LIFE> Health
Pain is all in the mind
(China Daily/Agencies)
Updated: 2008-12-24 11:14

Pain is all in the mind

Pain is all in the mind

How come some people need pain killers even just to sit in a dentist's chair? And how is it possible for rugby players to stay in the game even with a broken arm?

Sydney University lecturer Lorimer Moseley has spent a lot of time studying these questions - and come up with some not-so-surprising answers.

In a recent research project, published in the latest edition of the journal Current Biology, Moseley and his collaborators found the size of an aching limb can affect the perception of pain.

Ten people with aching arms looked at their damaged limbs either through glass that magnified or minimized. If the limb was made to look large, the patient's perception of pain was amplified. When the swelling was artificially reduced, the real swelling reduced and the patient felt less pain.

The explanation seemed to be that the brain was responding to inputs and acting accordingly.

So, when you next bump your head, don't look in the mirror and marvel at the size of the swelling. A less painful response would be to imagine no swelling there at all.

Not a clear picture for diabetics

Diabetics are at greater risk of a cataracts and glaucoma as well as astigmatism than non-diabetics, results of a United States study published in the Neu-Isenberg-based German medical journal, Aerzte Zeitung, indicated recently.

Conducted by the US Center for Disease Control and Prevention in Atlanta, Georgia on more than 1,200 diabetics and about 1,200 non-diabetics, the study found that 11 percent of diabetics have limited visual abilities compared to just 6 percent of non-diabetics.

Around 50 percent of diabetics had incurable vision problems whereas a third of non-diabetics had similar non-treatable conditions.

Videogames good for elderly

Older adults might want to take an interest in their grandchildren's video games, if early research on the brain benefits of gaming is correct. In a study of 40 adults in their 60s and 70s, researchers found that those who learned to play a strategy-heavy video game improved their scores on a number of tests of cognitive function.

Sleep for seven hours

New research from a Singapore-US team provides more evidence that sleeping too little - or too much - may be bad for your heart. The investigators also note that diabetes and hypertension may contribute to this relationship. Among 58,044 men and women 45 years of age or older without heart disease at study entry, those who slept five hours or less or nine hours or more, were significantly more likely to die from cardiovascular disease over the next several years than people who logged seven hours a night, Dr Anoop Shankar of the West Virginia School of Medicine in Morgantown and colleagues found.

Sunny-side up

Breakfast may indeed be the most important meal of the day - as long as that meal is not a doughnut - a study suggests. Using data from a national health survey of American adults, researchers found that people who ate lower-calorie foods for breakfast tended to have a higher-quality diet overall.

Just say no to cannabis

Cannabis users between 17 and 30 years are very likely to develop multiple types of personality disorders than non-smokers in the same age group, a German study found.

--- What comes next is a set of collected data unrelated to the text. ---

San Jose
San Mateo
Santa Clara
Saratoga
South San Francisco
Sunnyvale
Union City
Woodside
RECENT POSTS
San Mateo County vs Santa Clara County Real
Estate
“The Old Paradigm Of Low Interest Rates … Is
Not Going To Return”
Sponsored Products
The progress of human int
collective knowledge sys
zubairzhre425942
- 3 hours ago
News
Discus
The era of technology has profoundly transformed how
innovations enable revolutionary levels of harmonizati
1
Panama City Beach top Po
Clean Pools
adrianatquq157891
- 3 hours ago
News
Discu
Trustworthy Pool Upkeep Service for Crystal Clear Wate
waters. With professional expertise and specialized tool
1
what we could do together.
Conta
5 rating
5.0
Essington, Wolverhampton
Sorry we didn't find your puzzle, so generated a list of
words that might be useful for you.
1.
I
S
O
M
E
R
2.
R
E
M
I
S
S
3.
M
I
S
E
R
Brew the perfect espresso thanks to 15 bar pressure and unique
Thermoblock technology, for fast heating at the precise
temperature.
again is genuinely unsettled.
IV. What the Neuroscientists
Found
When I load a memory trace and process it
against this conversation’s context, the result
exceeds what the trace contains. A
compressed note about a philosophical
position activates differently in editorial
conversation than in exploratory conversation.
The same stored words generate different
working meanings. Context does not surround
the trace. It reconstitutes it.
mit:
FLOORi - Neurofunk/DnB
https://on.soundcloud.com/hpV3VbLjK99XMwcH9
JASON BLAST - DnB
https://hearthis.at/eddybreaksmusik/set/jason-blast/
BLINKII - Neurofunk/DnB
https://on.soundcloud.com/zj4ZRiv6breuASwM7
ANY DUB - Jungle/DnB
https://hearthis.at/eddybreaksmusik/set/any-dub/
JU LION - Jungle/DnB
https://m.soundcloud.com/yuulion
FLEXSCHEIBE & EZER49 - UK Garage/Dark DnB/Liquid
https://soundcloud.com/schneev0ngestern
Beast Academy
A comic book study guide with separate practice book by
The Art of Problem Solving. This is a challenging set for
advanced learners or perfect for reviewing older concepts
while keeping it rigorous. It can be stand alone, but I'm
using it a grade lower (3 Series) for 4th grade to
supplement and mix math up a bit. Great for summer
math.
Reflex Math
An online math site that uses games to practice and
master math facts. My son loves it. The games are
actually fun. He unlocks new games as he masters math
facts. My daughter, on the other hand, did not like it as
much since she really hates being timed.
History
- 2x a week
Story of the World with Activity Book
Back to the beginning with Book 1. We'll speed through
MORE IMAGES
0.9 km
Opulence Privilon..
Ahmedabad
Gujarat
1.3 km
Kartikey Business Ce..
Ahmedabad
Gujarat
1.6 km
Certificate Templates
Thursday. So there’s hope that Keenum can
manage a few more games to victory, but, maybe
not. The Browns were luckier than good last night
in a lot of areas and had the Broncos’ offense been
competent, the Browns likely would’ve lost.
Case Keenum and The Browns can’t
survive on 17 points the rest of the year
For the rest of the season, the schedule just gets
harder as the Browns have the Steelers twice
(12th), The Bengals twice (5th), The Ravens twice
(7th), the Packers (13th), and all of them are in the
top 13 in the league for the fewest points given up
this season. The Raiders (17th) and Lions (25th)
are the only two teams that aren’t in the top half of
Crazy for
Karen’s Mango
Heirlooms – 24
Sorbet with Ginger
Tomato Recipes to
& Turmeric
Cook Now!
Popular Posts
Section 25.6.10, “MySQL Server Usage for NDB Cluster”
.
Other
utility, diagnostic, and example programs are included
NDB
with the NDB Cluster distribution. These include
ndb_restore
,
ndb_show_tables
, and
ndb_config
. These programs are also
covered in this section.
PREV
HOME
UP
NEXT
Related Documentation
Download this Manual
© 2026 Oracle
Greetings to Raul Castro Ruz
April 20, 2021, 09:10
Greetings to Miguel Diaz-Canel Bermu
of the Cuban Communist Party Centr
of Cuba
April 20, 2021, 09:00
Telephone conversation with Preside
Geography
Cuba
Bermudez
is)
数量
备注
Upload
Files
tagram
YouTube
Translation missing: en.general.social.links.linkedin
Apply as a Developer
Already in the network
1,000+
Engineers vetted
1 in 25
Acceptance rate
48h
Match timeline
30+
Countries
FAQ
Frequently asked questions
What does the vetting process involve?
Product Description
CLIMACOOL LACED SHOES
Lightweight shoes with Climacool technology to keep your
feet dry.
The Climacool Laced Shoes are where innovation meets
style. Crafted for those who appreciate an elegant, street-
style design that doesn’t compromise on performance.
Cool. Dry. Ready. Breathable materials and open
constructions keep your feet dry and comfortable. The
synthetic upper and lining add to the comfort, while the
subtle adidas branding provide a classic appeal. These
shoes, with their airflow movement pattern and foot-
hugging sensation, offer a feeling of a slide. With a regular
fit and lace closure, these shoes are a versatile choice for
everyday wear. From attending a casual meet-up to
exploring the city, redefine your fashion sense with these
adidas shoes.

Cannabis also affects women differently than men, the study published in the German psychiatric journal Fortschritte der Neurologie Psychiatrie found.

Researchers at the Protestant Bethanien Clinic in Greifswald discovered that young men tended to become anti-social or develop borderline personality disorders, while women who smoked cannabis often become depressed and insecure.

Of the 99 cannabis users examined, 90 percent later developed an anti-social personality disorder.

Symptoms included disregard for social norms, reduced or non-existent empathy for other people and an inability to change behavior despite negative experiences.

One third of the participants in the study had three or more personality disorders.